Por Luís Paulino Pereira
Ao constatar o número assustador de novos infetados pela SARS-CoV-2, bem como as vítimas que a pandemia vai fazendo dia após dia, lembro -me da conversa recente com uma doente que, dominada pelo pânico característico do tempo que estamos a viver – e revoltada com certos tipos de comportamento –, afirmava categoricamente: «Não há dúvida, senhor doutor, a culpa é toda das pessoas e por causa de uns pagam os outros».
Tentei acalmar um pouco a sua efervescência, fazendo-a ver que há igualmente fatores que contribuem para agravar o problema; mas ela não alterava a sua maneira de pensar, mantendo o espírito crítico.
Todos sabemos que, em qualquer situação de conflito, é quase inevitável não haver culpados e vítimas. Tem que haver culpados à força, a quem se pedem logo responsabilidades pelo que aconteceu e, se necessário, recorre-se mesmo à Justiça. Somos assim.
Neste caso particular, uns culpam as pessoas, responsabilizando-as pelo seu mau comportamento cívico; outras atiram-se ao Governo, apontando-lhe o dedo pelas falhas na gestão desta pandemia, quer por ser brando demais nas medidas tomadas, quer por não as ter tomado em devido tempo. Há ainda quem procure encontrar explicações no quadro internacional, relacionando tudo o que vai acontecendo no nosso país com aquilo que se passa lá fora.
A culpa tem de vir de algum lado e geralmente é sempre ‘dos outros’. É raro aquele que reconhece os seus erros e os assume frontalmente, por ser sinal de fraqueza, de incompetência, de insegurança, de derrota, que muitas vezes custa a admitir. É melhor sair-se sempre como o vencedor, o primeiro, o maior, o que nunca falha, do que ser apontado pelos outros como o ‘parente pobre’, o ‘derrotado’, o ‘elo mais fraco’.
Mas, perante este cenário de horrores que temos vivido, de quem é afinal a culpa? Do Governo? Das pessoas? De ambos? Eu diria que todos temos culpas e temos também as nossas razões. Vejamos. Não decretou o Governo um confinamento geral? E o que se verifica? O trânsito abrandou? As pessoas estão todas em casa? Cumprem todas as regras definidas ou, pelo contrário, agarram-se às exceções para tentar escapar às diretrizes superiores?
Por outro lado, se estamos perante uma crise sanitária sem precedentes, qual a razão para não mandar fechar as escolas mais cedo, como aconteceu em março do passado ano? E o que dizer deste momento eleitoral? Não faria todo o sentido em tempo de pandemia ter adiado eleições, pelo perigo que poderiam representar para a saúde pública, quando se exigem sacrifícios duríssimos aos portugueses? O que devia contar mais: os ‘impedimentos’ constitucionais difíceis de ultrapassar ou as vidas humanas que se vão perdendo e que os profissionais de saúde tudo fazem para salvar?
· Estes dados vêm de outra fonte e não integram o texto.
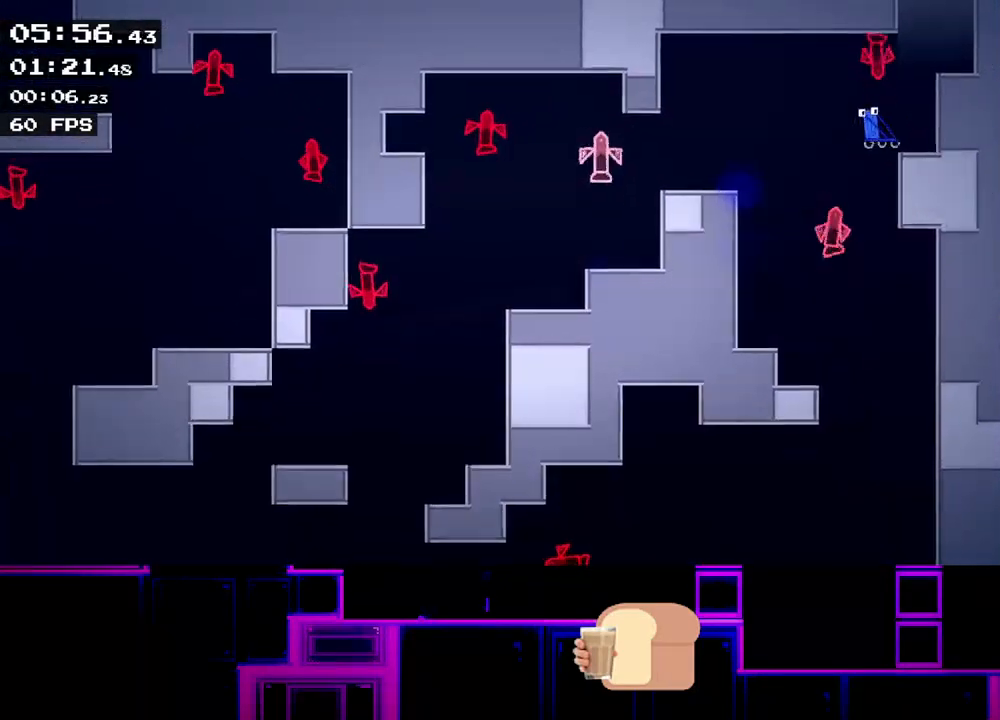
{"keys": ["up"], "events": [[117, "up", "down"], [183, "right", "up"], [317, "up", "up"], [350, "up", "down"]]}
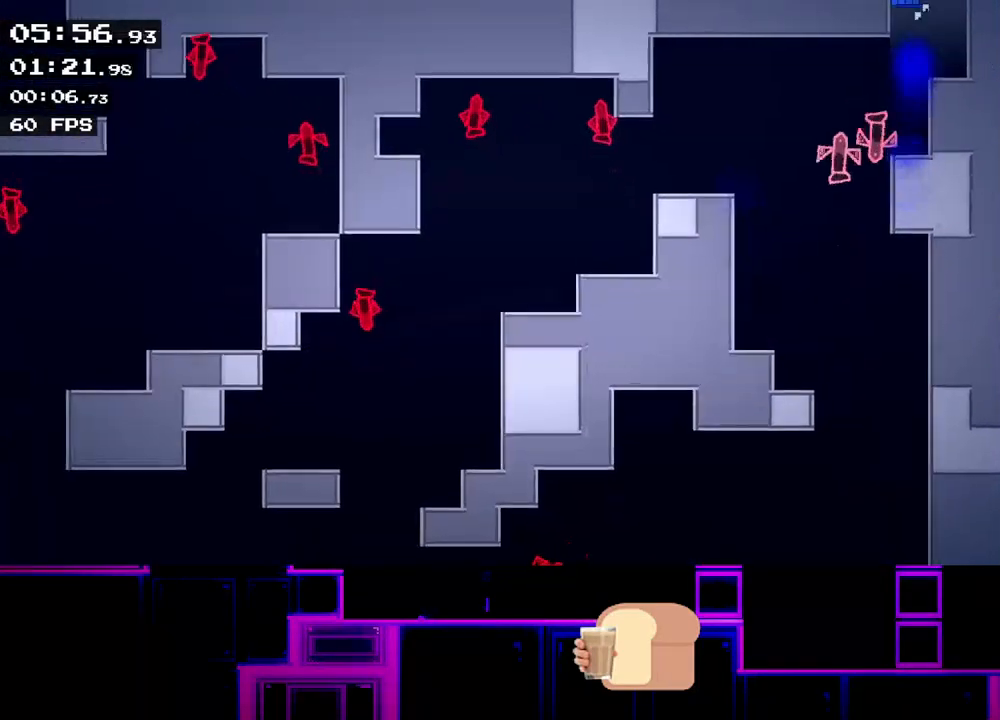
{"keys": ["right", "up"], "events": [[233, "right", "down"], [400, "right", "up"], [500, "right", "down"]]}
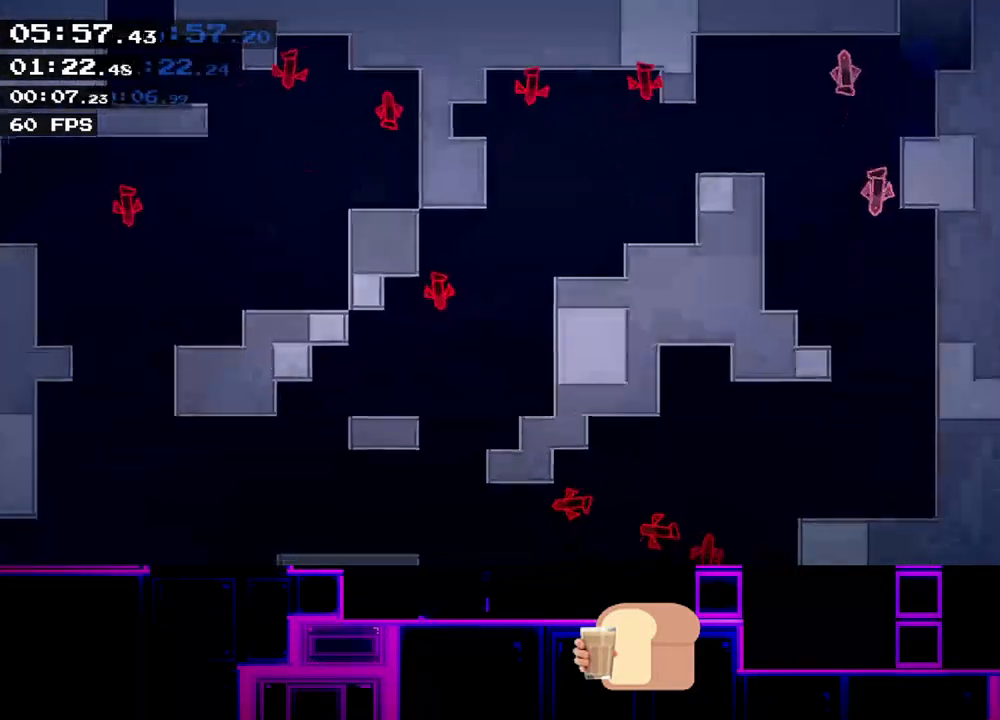
{"keys": ["right"], "events": [[183, "up", "up"]]}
Como médico e cidadão, tenho uma palavra a dizer. Temos de cumprir com o que nos é legalmente imposto, mas, acima de tudo, é preciso bom senso para perceber que a recuperação também passa por cada um. É triste que, na rua, continue a ver-se muita gente sem máscara e várias pessoas em grupo; que existam espaços comerciais completamente cheios; que em certas horas os transportes vão a transbordar; que as urgências hospitalares estejam mais do que nunca sobrecarregadas com ‘falsas urgências’, provocando horas e horas de espera; que aos centros de saúde recorram neste período de confinamento muitos utentes sem qualquer justificação para lá irem, impedindo os seus profissionais de se articularem melhor com os do setor hospitalar, a bem dos ‘verdadeiros’ doentes. Como se vê, todos temos ‘culpas no cartório’ – e, ao mesmo tempo, as nossas razões.
De nada adianta ‘atirar a primeira pedra’, quando não há ninguém inocente e em condições de o poder fazer. Vivemos tempos dificílimos, havendo quem diga que o pior ainda está para vir… A gravidade do momento atual exige a colaboração de todos e ninguém deve demitir-se desse dever elementar.
De quem é a culpa? Cada qual terá a sua opinião. Mas, no fundo, a culpa será sempre daqueles que não cumprem a sua obrigação. Por muito que nos custe admiti-lo, esta é a realidade!